*** Begin section ***

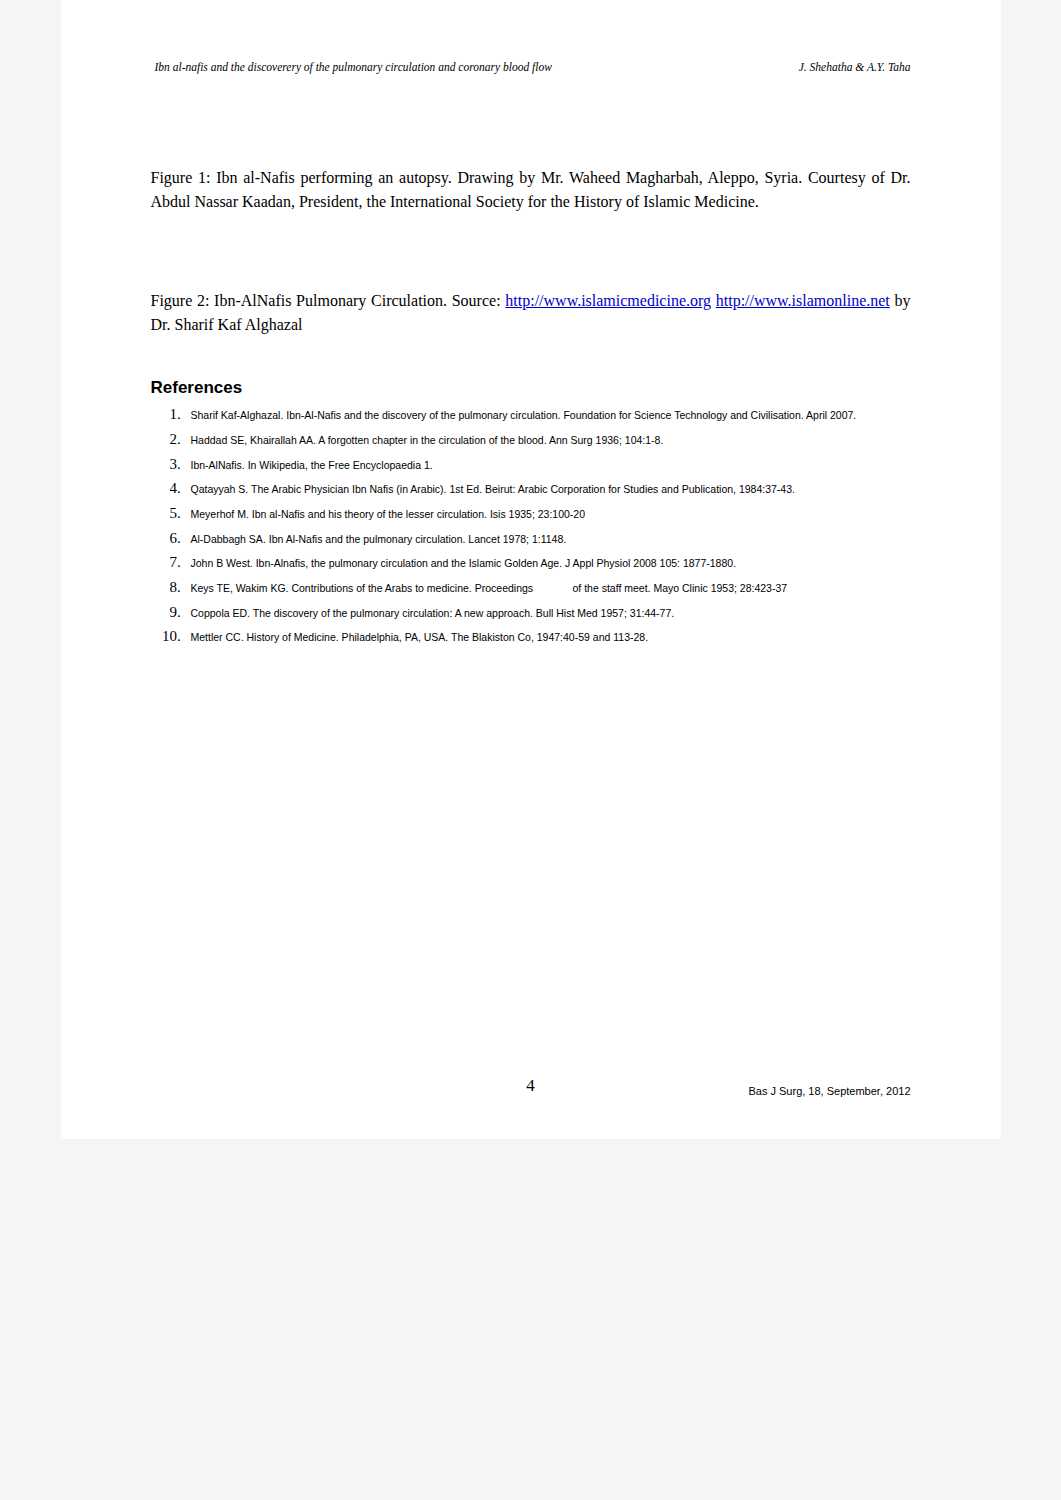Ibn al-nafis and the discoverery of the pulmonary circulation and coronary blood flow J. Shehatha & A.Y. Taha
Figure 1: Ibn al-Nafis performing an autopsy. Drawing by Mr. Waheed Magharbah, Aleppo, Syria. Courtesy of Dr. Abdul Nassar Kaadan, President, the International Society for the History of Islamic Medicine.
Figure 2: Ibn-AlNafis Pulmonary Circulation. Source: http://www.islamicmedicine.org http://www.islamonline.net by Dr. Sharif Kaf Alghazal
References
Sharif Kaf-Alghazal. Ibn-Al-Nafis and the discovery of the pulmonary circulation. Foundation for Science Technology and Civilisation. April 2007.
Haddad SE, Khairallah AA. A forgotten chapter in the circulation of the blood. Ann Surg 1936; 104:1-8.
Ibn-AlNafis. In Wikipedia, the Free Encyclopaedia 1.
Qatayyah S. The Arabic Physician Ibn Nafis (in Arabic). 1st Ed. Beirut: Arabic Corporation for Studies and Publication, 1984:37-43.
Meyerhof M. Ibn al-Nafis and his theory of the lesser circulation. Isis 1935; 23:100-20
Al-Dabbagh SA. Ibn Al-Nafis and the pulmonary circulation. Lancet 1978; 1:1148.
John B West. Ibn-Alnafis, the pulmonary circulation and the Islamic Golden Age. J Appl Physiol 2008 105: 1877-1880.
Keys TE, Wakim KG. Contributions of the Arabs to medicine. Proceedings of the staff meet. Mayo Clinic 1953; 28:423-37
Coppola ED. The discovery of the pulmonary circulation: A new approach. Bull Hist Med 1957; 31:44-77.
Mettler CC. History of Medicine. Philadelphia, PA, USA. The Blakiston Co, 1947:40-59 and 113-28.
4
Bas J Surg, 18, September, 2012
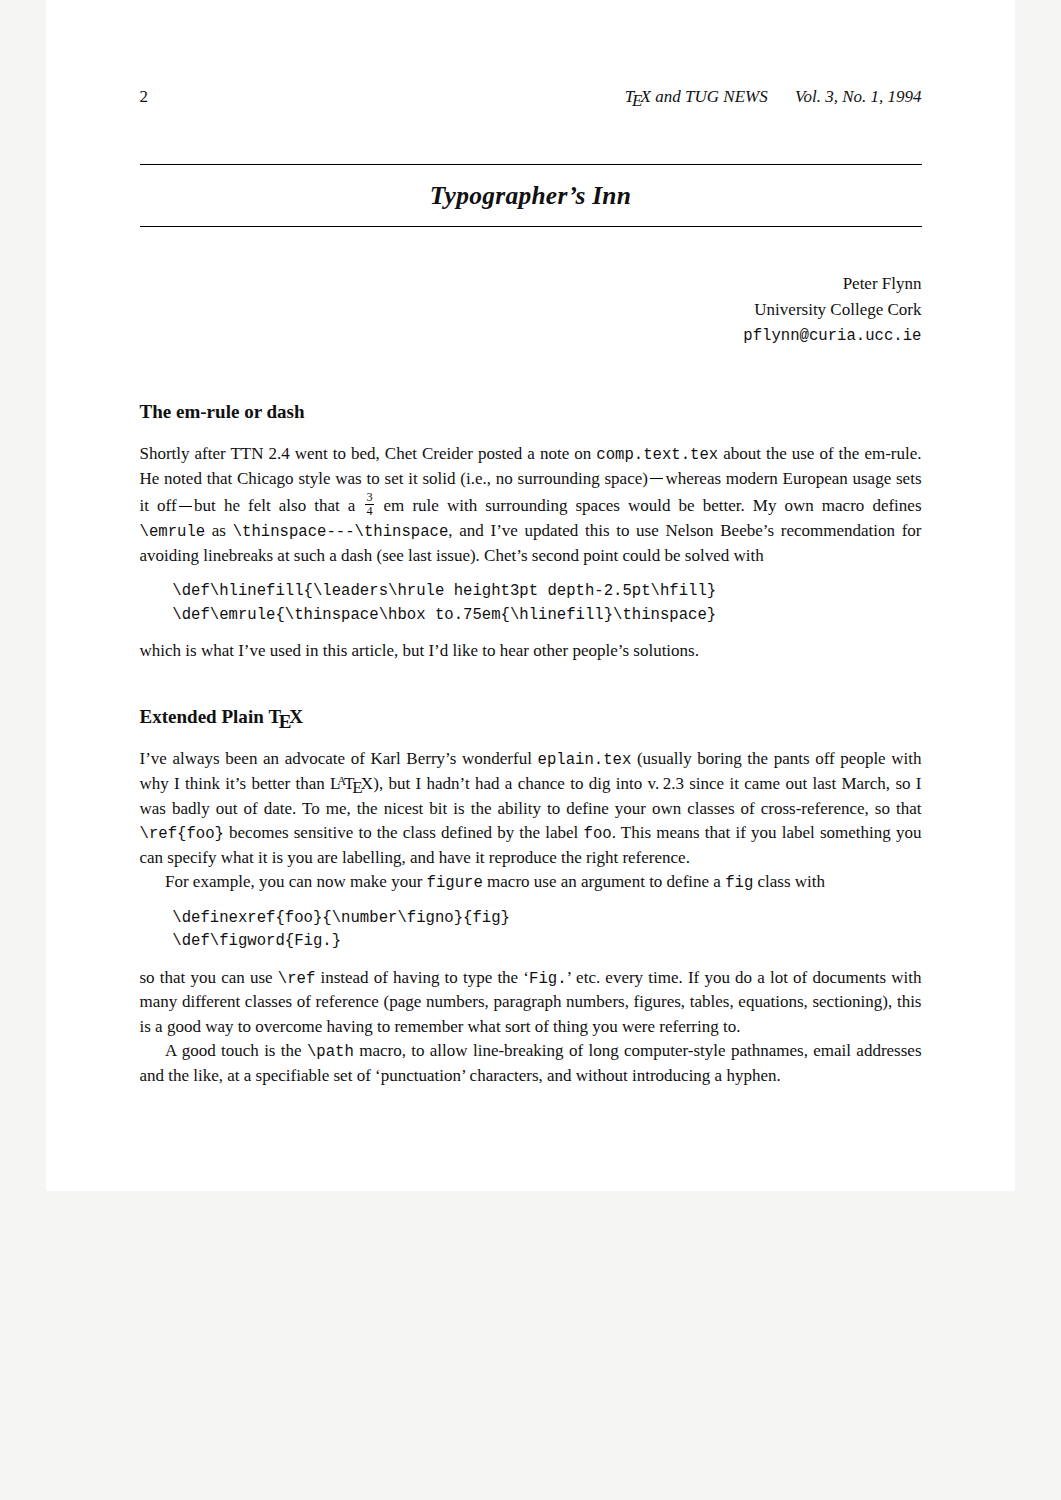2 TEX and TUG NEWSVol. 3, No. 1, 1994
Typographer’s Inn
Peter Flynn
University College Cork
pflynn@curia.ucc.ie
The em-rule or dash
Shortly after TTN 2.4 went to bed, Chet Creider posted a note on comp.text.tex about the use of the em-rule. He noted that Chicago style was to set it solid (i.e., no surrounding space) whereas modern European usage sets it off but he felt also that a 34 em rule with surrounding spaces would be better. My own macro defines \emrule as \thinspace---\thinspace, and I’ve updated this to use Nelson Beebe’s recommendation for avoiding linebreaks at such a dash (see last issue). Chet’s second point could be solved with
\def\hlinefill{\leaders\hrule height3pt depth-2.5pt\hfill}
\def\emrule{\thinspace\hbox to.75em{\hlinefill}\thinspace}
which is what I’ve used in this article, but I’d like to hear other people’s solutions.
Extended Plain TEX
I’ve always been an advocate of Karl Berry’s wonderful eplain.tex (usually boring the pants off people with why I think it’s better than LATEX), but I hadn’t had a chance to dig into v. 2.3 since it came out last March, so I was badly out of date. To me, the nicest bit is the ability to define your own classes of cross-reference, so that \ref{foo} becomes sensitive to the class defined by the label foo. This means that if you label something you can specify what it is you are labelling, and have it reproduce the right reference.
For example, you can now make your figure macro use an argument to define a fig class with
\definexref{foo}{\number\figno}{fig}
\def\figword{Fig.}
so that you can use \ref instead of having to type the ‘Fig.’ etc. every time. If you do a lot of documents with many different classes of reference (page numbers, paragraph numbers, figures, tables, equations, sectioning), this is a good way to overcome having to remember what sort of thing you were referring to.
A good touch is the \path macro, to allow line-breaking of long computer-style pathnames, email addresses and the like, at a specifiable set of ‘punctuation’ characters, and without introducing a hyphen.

*** End section ***

→ **Problem requirements**: Report each line above that includes the string "Alghazal".

→ **Output**:
Figure 2: Ibn-AlNafis Pulmonary Circulation. Source: http://www.islamicmedicine.org http://www.islamonline.net by Dr. Sharif Kaf Alghazal
Sharif Kaf-Alghazal. Ibn-Al-Nafis and the discovery of the pulmonary circulation. Foundation for Science Technology and Civilisation. April 2007.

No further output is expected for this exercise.